Capítulo 16
Recompensas
Esta vez el desdeñoso secretario administrativo acompañó a Han hasta el santuario privado del almirante Greelanx sin ponerle ninguna objeción. Han enseguida comprendió que su llegada era ansiosamente esperada. El corelliano permitió que sus labios se curvaran en una hosca sonrisa mientras entraba en el despacho, y se dijo que si estuviera en el lugar de Greelanx él también se alegraría de ver llegar a alguien que iba a entregarle una fortuna.
El almirante estaba inmóvil delante del ventanal y contemplaba el panorama espacial con expresión sombría. Greelanx se volvió cuando Han entró en el despacho y le saludó con una inclinación de la cabeza, pero no sonrió.
—¿Las ha traído? —preguntó.
—Sí, señor. Aquí están, exactamente tal como había especificado... —dijo Han.
Apartó con gran cuidado todos los objetos que ocupaban el centro del escritorio de Greelanx y después vació la bolsita que había traído consigo en el hueco que acababa de despejar.
Greelanx contempló la fortuna centelleante en joyas varias de procedencia perfectamente legal a las que nadie podría seguir la pista, y sus ojos se iluminaron.

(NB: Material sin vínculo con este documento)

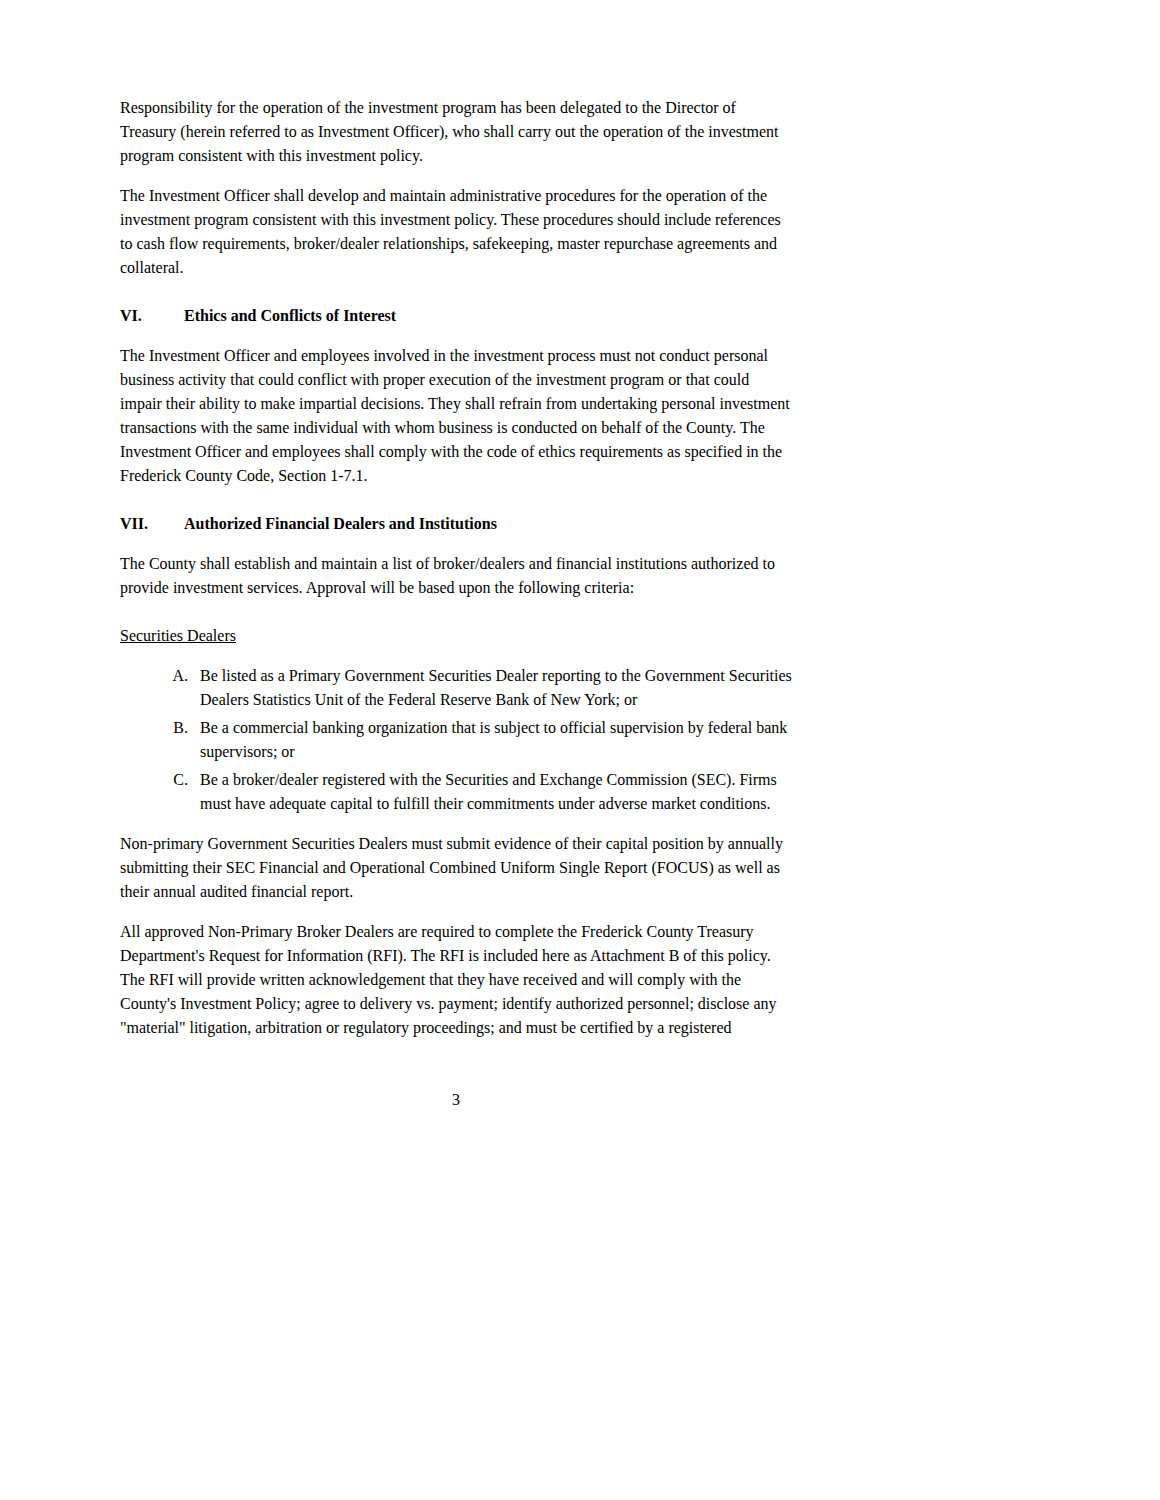Responsibility for the operation of the investment program has been delegated to the Director of Treasury (herein referred to as Investment Officer), who shall carry out the operation of the investment program consistent with this investment policy.
The Investment Officer shall develop and maintain administrative procedures for the operation of the investment program consistent with this investment policy. These procedures should include references to cash flow requirements, broker/dealer relationships, safekeeping, master repurchase agreements and collateral.
VI. Ethics and Conflicts of Interest
The Investment Officer and employees involved in the investment process must not conduct personal business activity that could conflict with proper execution of the investment program or that could impair their ability to make impartial decisions. They shall refrain from undertaking personal investment transactions with the same individual with whom business is conducted on behalf of the County. The Investment Officer and employees shall comply with the code of ethics requirements as specified in the Frederick County Code, Section 1-7.1.
VII. Authorized Financial Dealers and Institutions
The County shall establish and maintain a list of broker/dealers and financial institutions authorized to provide investment services. Approval will be based upon the following criteria:
Securities Dealers
Be listed as a Primary Government Securities Dealer reporting to the Government Securities Dealers Statistics Unit of the Federal Reserve Bank of New York; or
Be a commercial banking organization that is subject to official supervision by federal bank supervisors; or
Be a broker/dealer registered with the Securities and Exchange Commission (SEC). Firms must have adequate capital to fulfill their commitments under adverse market conditions.
Non-primary Government Securities Dealers must submit evidence of their capital position by annually submitting their SEC Financial and Operational Combined Uniform Single Report (FOCUS) as well as their annual audited financial report.
All approved Non-Primary Broker Dealers are required to complete the Frederick County Treasury Department's Request for Information (RFI). The RFI is included here as Attachment B of this policy. The RFI will provide written acknowledgement that they have received and will comply with the County's Investment Policy; agree to delivery vs. payment; identify authorized personnel; disclose any "material" litigation, arbitration or regulatory proceedings; and must be certified by a registered
3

—Los hutts saben hacer honor a su palabra —dijo—. Pero supongo que no le importará que... —añadió, mostrándole un amplificador. —Adelante —dijo Han.
El almirante dedicó los minutos siguientes a examinar varias de las gemas más hermosas y de mayor tamaño, entre las que había joyas arco iris de Gallinore, piedras corusca y perlas de dragón krayt de varios tamaños y matices.
—Ha llegado justo a la hora convenida, por lo que me imagino que encontró su lanzadera esperándole en el punto de cita —dijo mientras las examinaba.
—Sí, almirante. Todo se ha hecho exactamente tal como usted dijo.
Greelanx alzó la mirada hacia él, con el amplificador todavía delante de su rostro. Su ojo derecho, visto a través de la lente, parecía inmenso.
—¿Cómo planea salir de mi nave? —preguntó, y en su tono sólo había una leve curiosidad.
Han se encogió de hombros.
—Tengo un socio que vendrá a recogerme.
—Muy bien, joven. Estas piedras cumplen todos los requisitos que especifiqué. Le ruego que comunique a sus amos huta que estoy muy satisfecho.
Han asintió, pero no pudo resistir la tentación de corregir al almirante.
—No son mis amos. Sólo trabajo para ellos.
—Bueno, da igual —dijo Greelanx, y pareció titubear—. ¿Sabe una cosa? —murmuró por fin—. Nunca creí que pudieran conseguirlo, ni siquiera disponiendo del plan de batalla...
—Lo sé —dijo Han—. Pero era eso o morir. Estábamos luchando por nuestras vidas, y ustedes luchaban por los créditos de sus pagas. Hay una gran diferencia entre una cosa y otra.
—Esa ilusión holográfica fue una idea táctica realmente brillante. Han sonrió y se inclinó ante el almirante en una pequeña reverencia.
—Gracias.
Greelanx pareció sorprenderse.
—¿Fue usted quien la creó?
—No. Recurrí a..., a un experto en la materia. Pero la idea fue mía.
—Ah. —El almirante pareció reflexionar durante unos momentos antes de seguir hablando—. Me desprecia, ¿verdad, joven? —añadió después, con una leve sombra de melancolía en la voz.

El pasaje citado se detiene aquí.